A 3 page article
By M.L. Lyke
Special to The Washington Post
Sunday, December 3, 2006; Page P01
It takes a day or two in La Manzanilla to spot the symptoms. There's the flat tire on the rental car that has gone nowhere in seven days, the book buried in the sand facedown, the gringo who can't remember what day it is, the old local waving hola from his hammock.
Expats call the phenomenon "the great sand suck."
Extreme cases become the stuff of legend, like the Oregon tourist plopped in a beach chair who couldn't decide whether to go barefoot or wear sandals. He started mulling the question in the morning. At 5 p.m. he was still in the same spot. Same chair, one sandal on, one off. "I meant to go someplace," he said with a shrug.
Even the roosters seem afflicted in this dusty little Mexican fishing village, a hushed-up spot that's still off the clock and, for a while yet, off the tourist track. The scrawny birds go off at all hours -- midnight, 2 a.m., breakfast time, lunchtime, margarita time -- their hoarse, halfhearted cock-a-doodle-doos signifying nothing in particular.
"Nothing" may have a bad name north of the border, but down here on Mexico's west coast, some four hours south of Puerto Vallarta along the Costa Alegre (the Happy Coast), finding the dada of nada is a fine pastime. "I'm listening to the space between the waves," a music-teacher friend told me, planted in her chair on Day 4 of vacation, eyes closed, face to the sea, listening to the gentle surf that rises, sighs and foams across a long, low-slope beach.
La Manzanilla isn't fancy, not even close, despite a growing number of handsome architect-designed rentals and a smattering of new galerias. There are no resorts, no sports bars, no souvenir shops, no time-share pitches, no prepackaged special deals. Regulars, who urge others to keep this pretty hideout secret, pack pesos: There are no banks, no bank machines, no plastic, no traveler's checks.
What you get for those pesos -- and you won't need many -- are friendly townsfolk used to mingling with gringos, a dreamy sweep of beach backed up to tropical jungle, and time, the kind of soak-in time that untangles thoughts, unknots muscles and transforms foot-tapping Type A's into Type Z's, full on empty.
Angling for Nothing
Laid-back La Manzanilla is often confused with the busy port of Manzanillo, less than an hour to the south. That "a" at the end makes all the difference. Big Manzanillo has a population of more than 100,000. Little "La Manz" may have 3,500 in peak season, including winter residents, native locals and the Mexicans who come from inland, their trucks packed with inflatable water toys, kids and grandparents riding overstuffed chairs in the pickup bed.
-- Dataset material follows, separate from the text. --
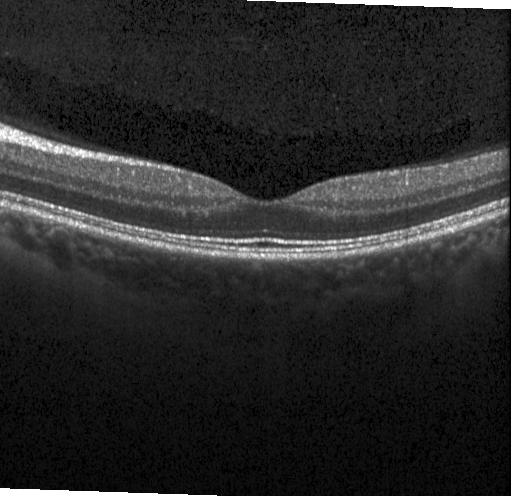
Centered on the fovea, OCT B-scan — OCT finding: no evidence of CNV, DME, or drusen.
The town lies cupped in the protected southeastern reach of the Bay of Tenacatita, and even water-sissies like me can spend hours boogie-boarding the soft, rolling wavelets, riding right up onto the beach, with a bathing suit full of sand and the kind of silly grin you see on a 6-year-old, sure of her safe delivery to shore.
I've been coming to La Manzanilla three years running, staying in beautiful beachfront suites for less than $100 a night in high season. Get off the beach and you can easily halve that. If you hit the street taquerios for $1.50 tacos or cook up a nice pot of refrieds with serrano chilis to put inside the fresh tortillas made steps down the street, you can enjoy slacker paradise on a comfy budget.
Pencil in at least a couple nights out, though. The town has a good, eclectic mix of restaurants serving traditional Mexican dishes, super-fresh seafood and chef creations such as shrimp and spinach crepes, Thai curries and octopus salad.
The first year, I came to La Manzanilla because I'd heard about the fishing. The waters offshore teem with tuna, marlin, sailfish, snapper and dorado, gorgeous pescado that leap neon yellow and green and blue from the warm Pacific. Fishermen cast small, weighted seine nets, or pole-fish with line and jig to bring in roosterfish right off the beach. Locals also offer guided fishing trips in open boats.